Review IV: Why I am a United Methodist – “Because Christians Are To Worship”

The title of this chapter is, of course, a rather obvious answer. Worship is the cornerstone of what it means to be a Christian regardless of what tradition we adhere to. This is the aspect of our lives that seems to come up the most for mockery from the people Schleiermacher calls our “cultured despisers.”

“Someone watches two lovers kiss, write poetry for each other, long to be in each other’s presence. The observer asks, ‘What good does that do?’ The question suggests that the questioner has never been in love.” (Page 58)

Of course such a criticism fails to take into account the fullness of Christian worship:

“When we are at our Christian best, all of our activity is worship.” (Page 58)

Our critics go after the obvious evidence of our worship but when we are at our best, everything becomes worship. Again we see the concept of perfection/theosis.

Bishop Willimon mentions for the first time a theme that I have pointed out a few times before about Methodism. Our unique positioning as a bridge between traditions:

“…In worship, the unique blending of perspectives and traditions which United Methodism comprises, is often most visibly present. Just as John and Charles Wesley took their Anglican and Catholic love of the sacraments, the noble liturgy of the Western church and combined it with the warm-hearted experience and vibrant preaching of the Wesleyan revival, so our worship blends the best of both worlds of worship…” (Page 59)

* WHAT TO WORK ON:
1/ In the review, what does Schleiermacher call the people who mock Christian worship?
2/ Reproduce the review word for word, from "Of course such" up to and including "concept of perfection/theosis.".

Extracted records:
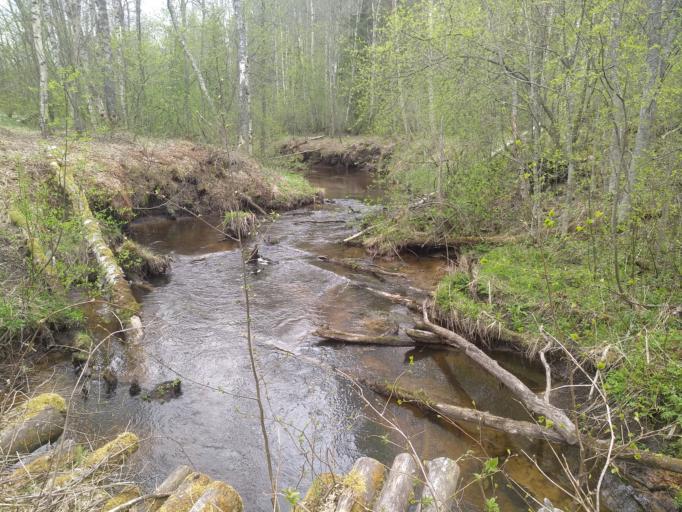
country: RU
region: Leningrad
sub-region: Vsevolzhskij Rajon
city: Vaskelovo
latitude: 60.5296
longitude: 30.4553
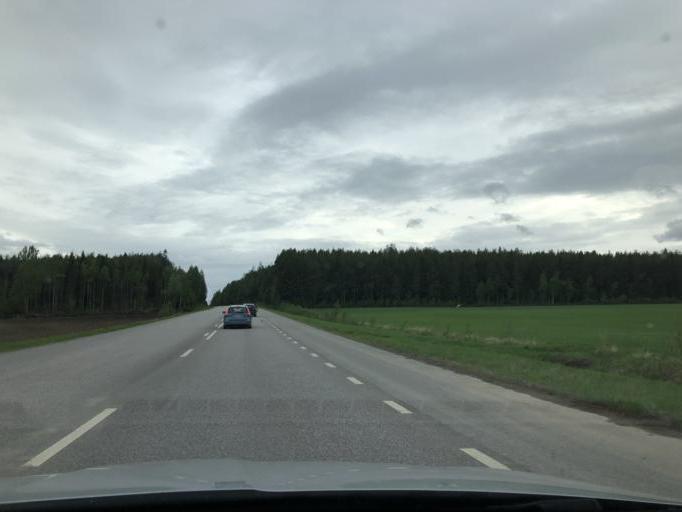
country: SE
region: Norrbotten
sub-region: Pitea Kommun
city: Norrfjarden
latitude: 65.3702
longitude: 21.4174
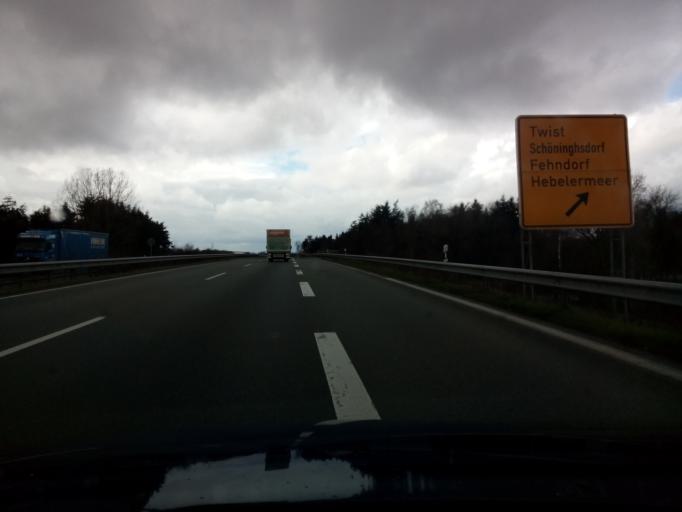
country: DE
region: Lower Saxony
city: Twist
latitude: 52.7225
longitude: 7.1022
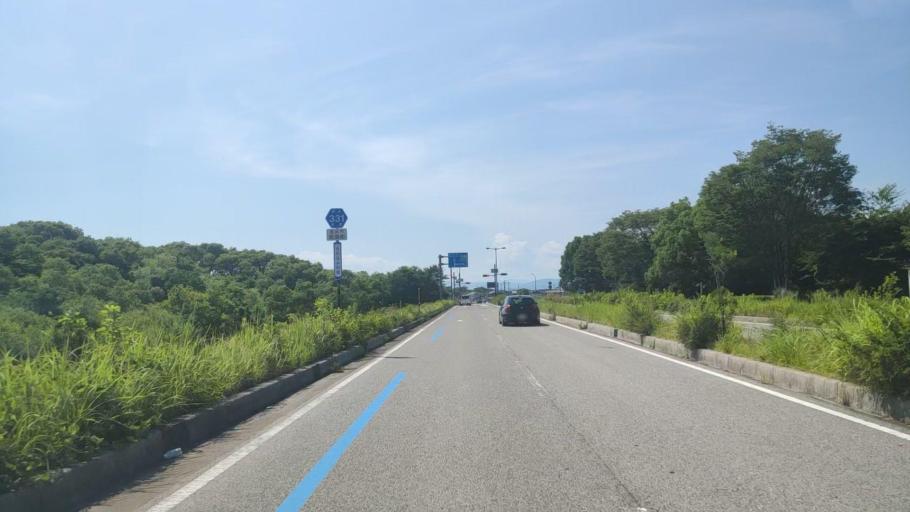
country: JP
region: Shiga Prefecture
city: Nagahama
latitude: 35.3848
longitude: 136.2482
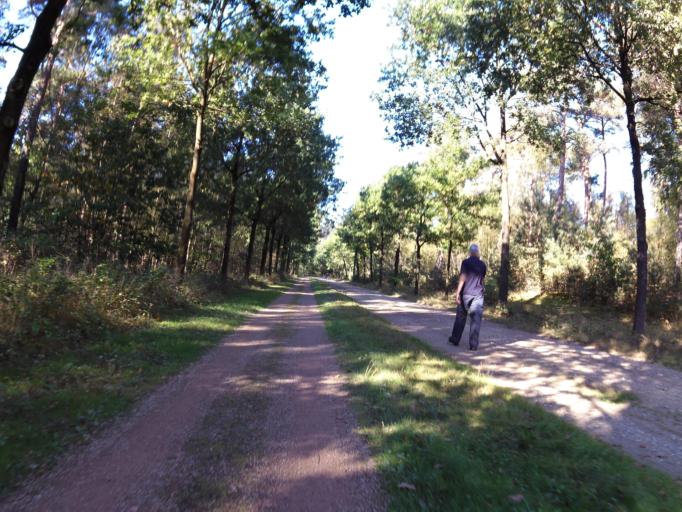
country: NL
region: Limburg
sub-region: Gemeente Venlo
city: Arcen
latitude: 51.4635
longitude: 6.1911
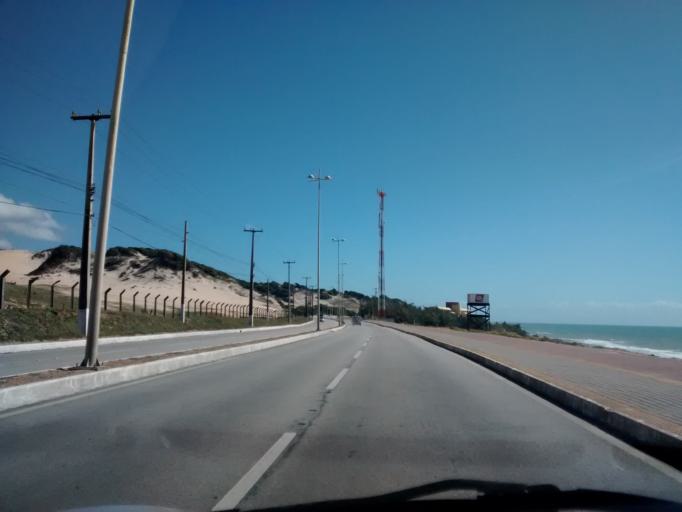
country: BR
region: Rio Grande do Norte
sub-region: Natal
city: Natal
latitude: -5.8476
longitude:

...

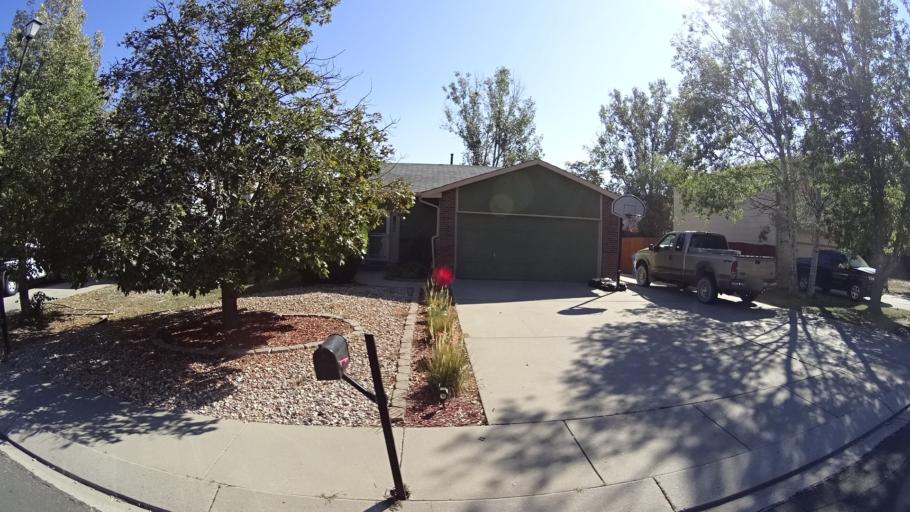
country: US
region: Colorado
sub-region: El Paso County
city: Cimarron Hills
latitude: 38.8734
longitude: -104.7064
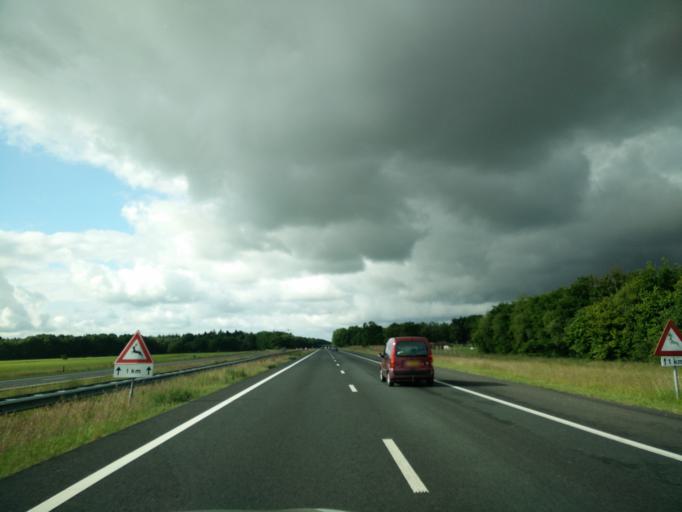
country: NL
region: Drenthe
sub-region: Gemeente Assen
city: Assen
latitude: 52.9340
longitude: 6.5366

* RESPONSES FOR EACH TASK:
1/ Our "cultured despisers."

2/
Of course such a criticism fails to take into account the fullness of Christian worship:

“When we are at our Christian best, all of our activity is worship.” (Page 58)

Our critics go after the obvious evidence of our worship but when we are at our best, everything becomes worship. Again we see the concept of perfection/theosis.